Amsterdam Colloquium 2017

Workshops


Causality and Semantics

Invited Speakers: 

  • Hannes Leitgeb (Ludwig Maximilian University of Munich)

Organizers: Katrin Schulz, Robert van Rooij, Franz Berto, Peter Hawke

Philosophers such as David Lewis take the semantics of subjunctive conditionals as crucial for the analysis of causal statements. But various authors go the other way around, claiming that we need to take the concept of causation (perhaps with structural equations, as argued by authors like Pearl) as a starting point, in order to understand and assess subjunctives. Do subjunctive claims ground causal claims, then, or is it the other way round? What kind of grounding is involved here? Answering questions in this area involves work at the intersection of linguistic semantics, logic, cognitive science, the philosophy of science, modal epistemology, and metaphysics. We invite contributions addressing this topic, and especially welcome ones that try to bridge the gap between different approaches to the semantics of causal claims and conditionals.

 


  

Formal and Distributional Perspectives on Meaning

Invited speakers: 

  • Raffaella Bernardi (University of Trento)
  • Louise McNally (Universitat Pompeu Fabra)

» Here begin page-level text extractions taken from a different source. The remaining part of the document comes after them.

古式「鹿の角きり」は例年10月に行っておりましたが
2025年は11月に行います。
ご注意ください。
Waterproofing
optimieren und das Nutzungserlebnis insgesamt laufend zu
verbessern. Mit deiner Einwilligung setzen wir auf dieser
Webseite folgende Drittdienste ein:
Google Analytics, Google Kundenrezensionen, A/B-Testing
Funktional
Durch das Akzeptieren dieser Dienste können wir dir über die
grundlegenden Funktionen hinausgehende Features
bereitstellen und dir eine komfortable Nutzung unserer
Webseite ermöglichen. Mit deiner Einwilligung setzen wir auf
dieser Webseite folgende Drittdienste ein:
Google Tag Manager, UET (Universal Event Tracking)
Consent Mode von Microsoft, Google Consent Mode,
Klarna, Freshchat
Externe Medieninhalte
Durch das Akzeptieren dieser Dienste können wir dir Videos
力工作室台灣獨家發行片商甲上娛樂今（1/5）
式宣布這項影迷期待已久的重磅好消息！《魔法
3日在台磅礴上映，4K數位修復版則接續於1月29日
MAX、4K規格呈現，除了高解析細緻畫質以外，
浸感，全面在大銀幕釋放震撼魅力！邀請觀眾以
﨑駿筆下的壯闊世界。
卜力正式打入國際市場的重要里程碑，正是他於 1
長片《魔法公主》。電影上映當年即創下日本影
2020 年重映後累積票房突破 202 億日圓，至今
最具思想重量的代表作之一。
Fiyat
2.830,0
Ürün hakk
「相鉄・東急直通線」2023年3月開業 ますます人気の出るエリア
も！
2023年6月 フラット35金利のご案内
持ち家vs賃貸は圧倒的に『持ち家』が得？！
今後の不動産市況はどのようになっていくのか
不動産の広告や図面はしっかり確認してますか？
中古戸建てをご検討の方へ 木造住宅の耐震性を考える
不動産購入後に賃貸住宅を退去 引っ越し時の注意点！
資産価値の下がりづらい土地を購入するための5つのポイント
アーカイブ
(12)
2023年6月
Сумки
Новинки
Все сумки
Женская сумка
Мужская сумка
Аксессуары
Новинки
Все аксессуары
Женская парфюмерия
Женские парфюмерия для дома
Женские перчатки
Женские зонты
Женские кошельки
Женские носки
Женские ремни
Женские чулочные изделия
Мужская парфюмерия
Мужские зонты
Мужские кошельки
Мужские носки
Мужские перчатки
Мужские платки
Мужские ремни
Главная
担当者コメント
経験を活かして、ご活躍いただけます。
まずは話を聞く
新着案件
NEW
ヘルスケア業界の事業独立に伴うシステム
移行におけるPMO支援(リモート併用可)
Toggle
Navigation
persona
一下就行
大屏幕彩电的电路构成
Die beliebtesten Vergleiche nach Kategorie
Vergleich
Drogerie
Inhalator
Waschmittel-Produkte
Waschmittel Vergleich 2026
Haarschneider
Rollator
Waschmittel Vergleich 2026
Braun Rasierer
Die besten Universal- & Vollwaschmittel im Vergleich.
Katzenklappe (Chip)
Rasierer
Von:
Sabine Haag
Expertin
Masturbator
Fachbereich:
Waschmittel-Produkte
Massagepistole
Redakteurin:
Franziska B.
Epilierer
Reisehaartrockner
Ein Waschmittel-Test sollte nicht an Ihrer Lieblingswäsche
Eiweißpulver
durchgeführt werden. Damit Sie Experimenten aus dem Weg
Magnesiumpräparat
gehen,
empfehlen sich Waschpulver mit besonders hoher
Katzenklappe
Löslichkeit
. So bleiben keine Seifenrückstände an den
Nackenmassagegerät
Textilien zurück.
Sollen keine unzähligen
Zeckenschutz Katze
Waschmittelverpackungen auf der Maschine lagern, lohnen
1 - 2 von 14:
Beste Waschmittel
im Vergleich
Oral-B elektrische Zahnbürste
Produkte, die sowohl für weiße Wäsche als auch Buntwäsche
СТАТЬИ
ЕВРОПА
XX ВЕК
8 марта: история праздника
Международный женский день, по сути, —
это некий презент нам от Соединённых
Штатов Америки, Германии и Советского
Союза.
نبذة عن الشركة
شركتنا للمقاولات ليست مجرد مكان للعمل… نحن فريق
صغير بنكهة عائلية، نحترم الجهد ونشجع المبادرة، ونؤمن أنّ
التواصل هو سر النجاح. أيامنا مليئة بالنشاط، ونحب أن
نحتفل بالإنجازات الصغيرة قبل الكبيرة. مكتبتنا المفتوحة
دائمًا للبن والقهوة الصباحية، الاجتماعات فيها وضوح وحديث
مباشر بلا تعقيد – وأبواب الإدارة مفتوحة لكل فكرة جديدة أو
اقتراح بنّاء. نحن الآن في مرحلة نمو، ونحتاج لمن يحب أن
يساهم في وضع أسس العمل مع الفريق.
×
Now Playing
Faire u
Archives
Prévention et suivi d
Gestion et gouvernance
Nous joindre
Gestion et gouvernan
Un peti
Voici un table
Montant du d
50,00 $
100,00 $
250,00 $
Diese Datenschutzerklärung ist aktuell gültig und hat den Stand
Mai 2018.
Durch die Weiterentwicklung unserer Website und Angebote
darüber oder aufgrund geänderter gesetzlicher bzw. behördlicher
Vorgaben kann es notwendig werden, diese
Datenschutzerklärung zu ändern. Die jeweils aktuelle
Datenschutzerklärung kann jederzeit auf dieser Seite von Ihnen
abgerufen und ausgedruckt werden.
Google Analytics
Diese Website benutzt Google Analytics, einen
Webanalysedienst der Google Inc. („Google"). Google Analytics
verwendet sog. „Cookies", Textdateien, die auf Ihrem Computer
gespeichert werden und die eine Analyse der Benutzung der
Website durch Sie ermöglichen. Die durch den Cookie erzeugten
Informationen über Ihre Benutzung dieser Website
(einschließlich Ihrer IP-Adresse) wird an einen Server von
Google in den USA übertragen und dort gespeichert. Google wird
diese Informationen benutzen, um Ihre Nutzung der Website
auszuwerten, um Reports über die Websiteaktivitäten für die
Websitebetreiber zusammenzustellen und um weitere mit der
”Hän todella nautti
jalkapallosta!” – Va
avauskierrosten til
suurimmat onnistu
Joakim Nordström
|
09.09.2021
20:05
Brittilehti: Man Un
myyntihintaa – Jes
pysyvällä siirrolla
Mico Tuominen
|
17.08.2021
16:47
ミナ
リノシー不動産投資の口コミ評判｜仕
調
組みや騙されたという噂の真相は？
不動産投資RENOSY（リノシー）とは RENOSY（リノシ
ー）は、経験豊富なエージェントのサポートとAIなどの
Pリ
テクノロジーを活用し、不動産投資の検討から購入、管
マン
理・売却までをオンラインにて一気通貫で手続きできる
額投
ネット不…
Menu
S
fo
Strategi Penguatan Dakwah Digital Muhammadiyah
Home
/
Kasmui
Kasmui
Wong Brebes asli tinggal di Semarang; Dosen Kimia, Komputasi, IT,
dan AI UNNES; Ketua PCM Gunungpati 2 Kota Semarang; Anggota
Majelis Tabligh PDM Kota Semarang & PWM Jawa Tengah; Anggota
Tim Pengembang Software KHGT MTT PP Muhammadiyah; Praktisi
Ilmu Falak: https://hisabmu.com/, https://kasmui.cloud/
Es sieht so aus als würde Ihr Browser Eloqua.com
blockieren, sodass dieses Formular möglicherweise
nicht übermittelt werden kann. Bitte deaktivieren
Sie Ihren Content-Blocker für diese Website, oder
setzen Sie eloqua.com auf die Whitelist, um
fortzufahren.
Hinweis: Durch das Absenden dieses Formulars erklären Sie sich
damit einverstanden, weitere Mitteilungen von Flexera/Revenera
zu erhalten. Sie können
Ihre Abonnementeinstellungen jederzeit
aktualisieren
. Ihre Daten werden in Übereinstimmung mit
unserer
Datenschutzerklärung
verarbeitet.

Organizers:  Raquel Fernandez Rovira

Formal Semantics is grounded in a logic-based symbolic tradition mainly concerned with the inferential properties of language. In contrast, Distributional Semantics focuses on aspects related to descriptive content and makes use of algebraic techniques to manipulate semantic representations derived by statistical means. As argued by Boleda & Herbelot (2016), the two frameworks have complementary strengths. The aim of this workshop is to bring together formal and computational semanticists interested in synergies between these two approaches to meaning. Contributions that attempt to integrate the formal and distributional traditions are particularly welcome.

 


  

Satellite workshop on Inquisitive Semantics

Directly preceding the Amsterdam Colloquium there will be a two-day satellite workshop on inquisitive semantics and related topics, which has a separate Call for Papers.